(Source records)

====

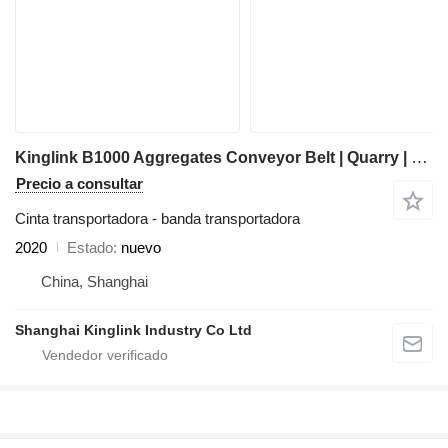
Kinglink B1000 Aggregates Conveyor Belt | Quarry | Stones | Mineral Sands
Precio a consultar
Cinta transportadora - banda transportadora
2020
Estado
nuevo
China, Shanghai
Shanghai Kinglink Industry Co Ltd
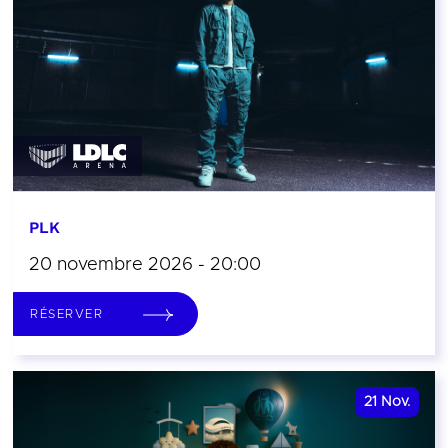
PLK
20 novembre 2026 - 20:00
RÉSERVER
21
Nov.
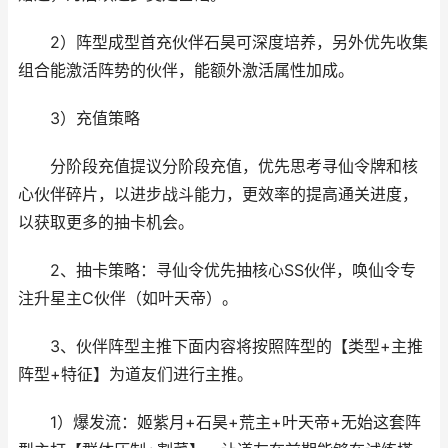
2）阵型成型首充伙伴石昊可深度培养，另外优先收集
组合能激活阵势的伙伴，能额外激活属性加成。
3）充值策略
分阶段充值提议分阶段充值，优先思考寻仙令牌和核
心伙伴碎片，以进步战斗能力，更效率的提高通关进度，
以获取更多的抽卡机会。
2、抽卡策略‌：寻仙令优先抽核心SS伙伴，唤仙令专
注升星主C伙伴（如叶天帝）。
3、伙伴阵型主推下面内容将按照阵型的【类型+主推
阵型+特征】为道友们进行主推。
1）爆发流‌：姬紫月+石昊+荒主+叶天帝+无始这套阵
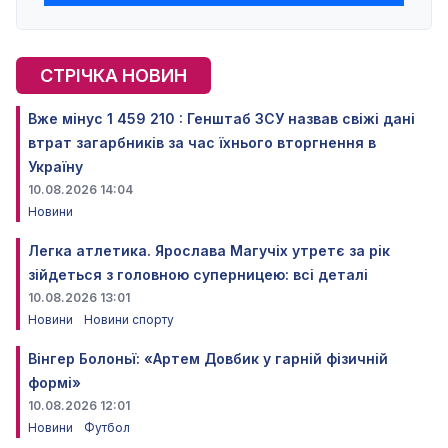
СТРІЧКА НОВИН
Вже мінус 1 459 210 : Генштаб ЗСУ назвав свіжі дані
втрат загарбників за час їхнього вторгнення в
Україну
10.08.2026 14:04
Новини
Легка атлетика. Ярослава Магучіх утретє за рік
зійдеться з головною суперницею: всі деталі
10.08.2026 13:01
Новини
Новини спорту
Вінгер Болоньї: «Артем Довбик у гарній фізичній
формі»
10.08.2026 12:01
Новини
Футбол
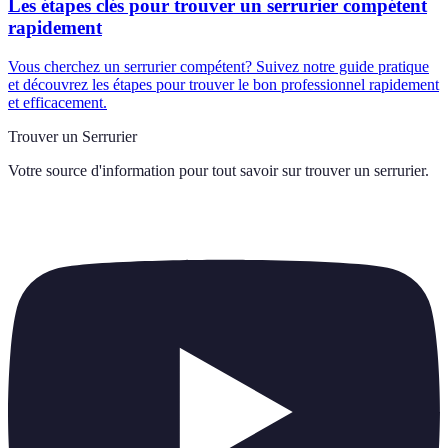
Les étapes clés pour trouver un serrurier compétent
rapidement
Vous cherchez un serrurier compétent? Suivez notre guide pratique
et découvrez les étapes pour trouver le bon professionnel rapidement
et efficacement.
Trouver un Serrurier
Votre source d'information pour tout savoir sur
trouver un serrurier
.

====

=== Work task ===
Wherever "compétent" turns up in the records, copy the whole line.

=== Response to the exercise ===
Les étapes clés pour trouver un serrurier compétent
Vous cherchez un serrurier compétent? Suivez notre guide pratique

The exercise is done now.